Ellie Watton

Personal information
- Born: 10 June 1989 (age 37) Chesterfield, England
- Height: 1.68 m (5 ft 6 in)
- Weight: 64 kg (141 lb)

Sport
- Sport: Field hockey
- Position: Forward
- Club: Beeston

Youth career
- Years: Team
- 1994–2006: Matlock (Baileans)

Senior career
- Years: Team / Caps / Goals
- 2006–2011: Cannock / - / -
- 2011–2014: Beeston / - / -
- 2014–2016: St Albans / - / -
- 2016–2018: Holcombe / - / -
- 2018–: Repton Hockey Club / - / -

National team
- Years: Team / Caps / Goals
- 2013–2018: England / 50 / (8)
- 2014–2018: Great Britain / 27 / (5)

Medal record
Representing Great Britain
Olympic Games
| Gold medal – first place | 2016 Rio de Janeiro | Team |
Representing England
European Championships
| Bronze medal – third place | 2017 Amsterdam |  |
Commonwealth Games
| Silver medal – second place | 2014 Glasgow | Team |
| Bronze medal – third place | 2018 Gold Coast | Team |

= Ellie Watton =

English field hockey player

Ellie Watton (born 10 June 1989) is a retired English international field hockey player who played as a forward for England and Great Britain.

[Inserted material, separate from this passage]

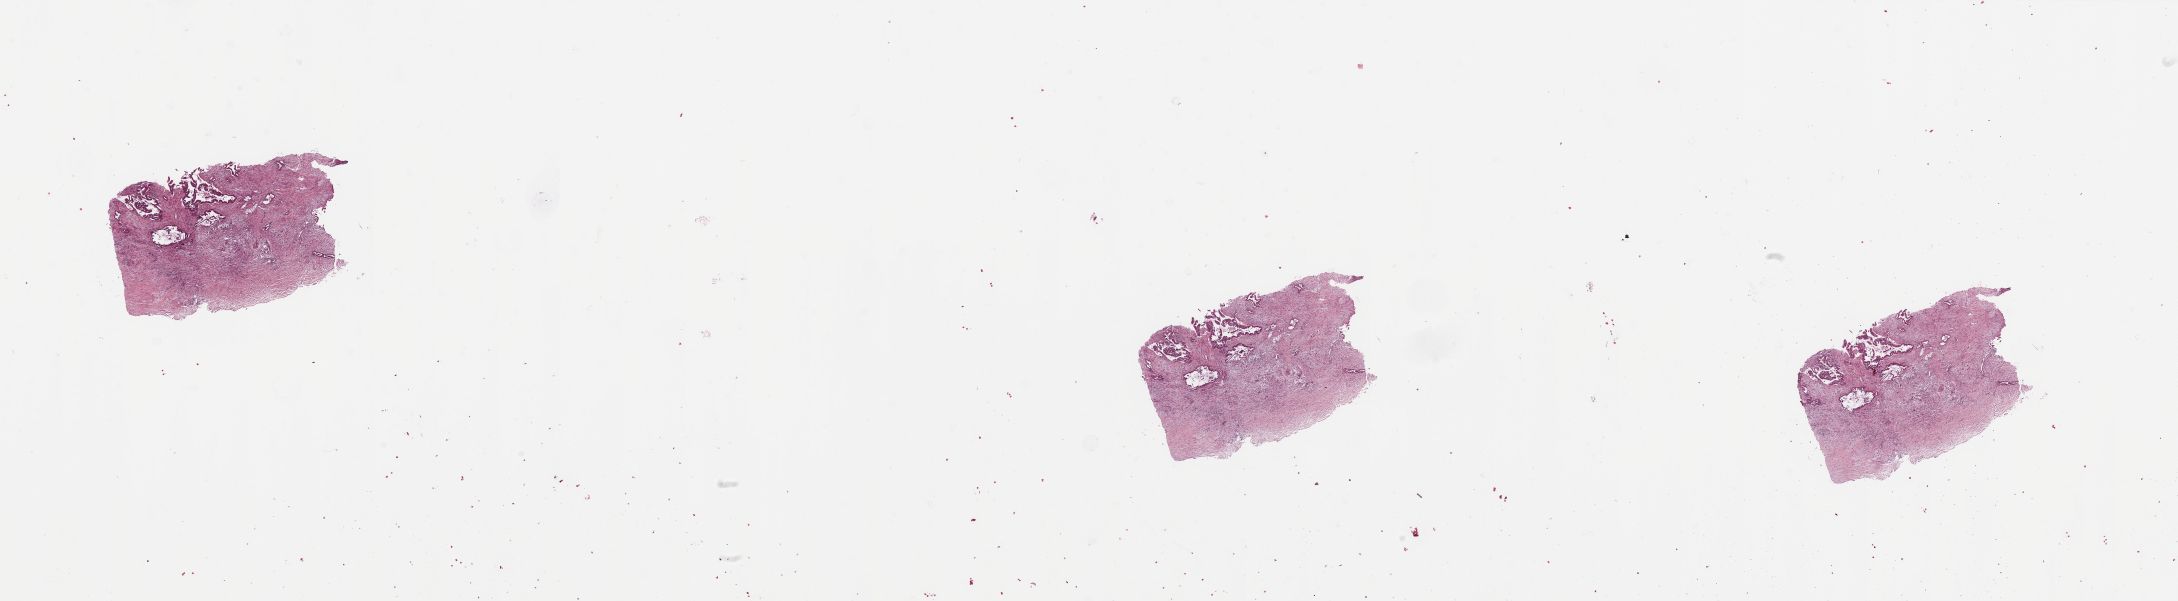
Whole-slide histology image, H&E — a low-resolution overview of the entire scanned area, about 34.5 x 9.5 mm, tumour tissue sample, sampled site: pancreas. Female, 70 y/o. Histologic grade: G2 (moderately differentiated). Pathologist review of this section (percent, as recorded): tumour nuclei 20%, necrosis 2%.
* AJCC pathologic stage: IIB
* diagnosis: Infiltrating duct carcinoma, NOS
* primary tumour site (as recorded): head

She made her first international appearance against South Africa on 4 February 2013.
She retired from international hockey after competing in the 2018 FIH World Cup in London and has now resumed her teaching career, taking up a position at Rugby School in August 2018. She continues to coach and inspire the next generation of young hockey players

Since becoming a full-time athlete she played club hockey at St Albans , Holcombe & Beeston.

Watton grew up in Ashover, Derbyshire and was educated at Highfields School, Matlock and Repton School, Derbyshire. A qualified teacher, she taught and coached hockey at Oakham School until July 2014, and became a full-time athlete, based at Bisham Abbey. She is supported by the National Lottery Fund and sponsored by Osaka Hockey. She has competed for the England and Great Britain women's hockey teams, including the 2014 & 2018 World Cups, 2014 Commonwealth Games, 2014 Champions Trophy, 2015 World League Finals and was a member of the Rio 2016 Gold medal winning squad.

In the final year of her international career, she travelled to Brisbane to compete in the 2018 Commonwealth Games, returning with a Bronze Medal. Her last international appearance was for England in a home World Cup Quarter final - losing 2-0 to the eventual winners, Holland.